Die Geschichte von Destiny 2 ist voll von ungenutztem Potenzial. Ein ehemaliger Entwickler von Bungie enthüllte kürzlich, wie oft Erweiterungen rund um Xivu Arath intern diskutiert wurden.

Die ikonische Antagonistin blieb in der aktuellen Erzählung weitgehend in der Schwebe. Fans warteten jahrelang auf einen finalen Showdown, der jedoch nie stattfand.

Was hinter den Kulissen geschah

Laut dem Bericht gab es zahlreiche Pitches für die Hive-Gottheit. Die Pläne waren oft konkret:

  • Die Ausarbeitung der Hintergrundgeschichte von Xivu Arath.
  • Fokus auf die kriegerische Natur ihres Kults.
  • Integration spezifischer Mechaniken für einen Raid oder Dungeon.

Warum die Pläne scheiterten

Die Produktion von Inhalten bei Bungie folgt strengen Zeitplänen und betriebswirtschaftlichen Vorgaben. Viele Konzepte für Xivu Arath landeten direkt in der Schublade.

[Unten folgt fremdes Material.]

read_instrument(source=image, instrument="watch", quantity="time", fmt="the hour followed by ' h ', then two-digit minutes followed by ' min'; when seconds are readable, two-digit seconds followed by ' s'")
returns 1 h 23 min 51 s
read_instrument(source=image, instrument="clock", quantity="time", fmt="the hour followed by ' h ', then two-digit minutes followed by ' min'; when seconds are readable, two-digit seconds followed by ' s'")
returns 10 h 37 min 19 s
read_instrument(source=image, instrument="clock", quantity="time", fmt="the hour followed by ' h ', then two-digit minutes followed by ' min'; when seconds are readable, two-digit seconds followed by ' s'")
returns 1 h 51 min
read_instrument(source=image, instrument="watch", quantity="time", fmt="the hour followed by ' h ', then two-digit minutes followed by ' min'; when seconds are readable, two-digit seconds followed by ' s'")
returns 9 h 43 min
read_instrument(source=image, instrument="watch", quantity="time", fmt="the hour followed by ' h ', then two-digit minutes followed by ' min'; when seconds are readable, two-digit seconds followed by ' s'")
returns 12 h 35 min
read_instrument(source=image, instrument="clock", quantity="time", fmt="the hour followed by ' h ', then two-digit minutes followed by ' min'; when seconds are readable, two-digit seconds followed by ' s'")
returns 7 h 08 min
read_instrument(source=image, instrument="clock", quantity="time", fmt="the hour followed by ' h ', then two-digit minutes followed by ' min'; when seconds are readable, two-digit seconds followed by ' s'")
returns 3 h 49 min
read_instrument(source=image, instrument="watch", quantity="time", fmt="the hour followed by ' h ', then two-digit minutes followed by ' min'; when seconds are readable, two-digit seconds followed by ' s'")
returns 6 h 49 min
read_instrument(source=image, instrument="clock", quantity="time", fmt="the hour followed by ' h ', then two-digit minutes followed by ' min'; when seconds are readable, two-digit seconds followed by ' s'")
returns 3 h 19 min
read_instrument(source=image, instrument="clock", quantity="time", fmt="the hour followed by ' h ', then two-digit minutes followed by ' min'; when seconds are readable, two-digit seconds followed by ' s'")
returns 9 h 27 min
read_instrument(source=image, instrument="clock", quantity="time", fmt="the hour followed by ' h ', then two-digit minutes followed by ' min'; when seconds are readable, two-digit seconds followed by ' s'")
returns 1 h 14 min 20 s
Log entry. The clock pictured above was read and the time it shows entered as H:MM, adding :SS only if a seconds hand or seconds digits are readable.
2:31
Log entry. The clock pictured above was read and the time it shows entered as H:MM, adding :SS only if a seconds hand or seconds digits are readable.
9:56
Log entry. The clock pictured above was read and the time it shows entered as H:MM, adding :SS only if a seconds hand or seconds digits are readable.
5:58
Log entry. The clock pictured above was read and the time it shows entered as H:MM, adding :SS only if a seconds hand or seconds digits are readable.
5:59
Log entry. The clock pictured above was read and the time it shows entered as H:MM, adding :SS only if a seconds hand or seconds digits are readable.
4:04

Einige Gründe für die Absagen:

  • Kapazitätsengpässe während der Entwicklung von The Final Shape.
  • Priorisierung anderer erzählerischer Handlungsstränge.
  • Schwierigkeiten bei der spielerischen Umsetzung ihrer gottgleichen Macht.

Ein offenes Ende

Die Community reagierte auf diese Enthüllungen mit Frustration. Viele Spieler sahen in Xivu Arath die einzige verbliebene Bedrohung von ähnlichem Kaliber wie Oryx oder Savathûn.

Aktuell existiert die Kriegsgöttin eher als Randnotiz in der Überlieferung des Spiels. Ihre Zukunft in der Welt von Destiny 2 bleibt ungewiss.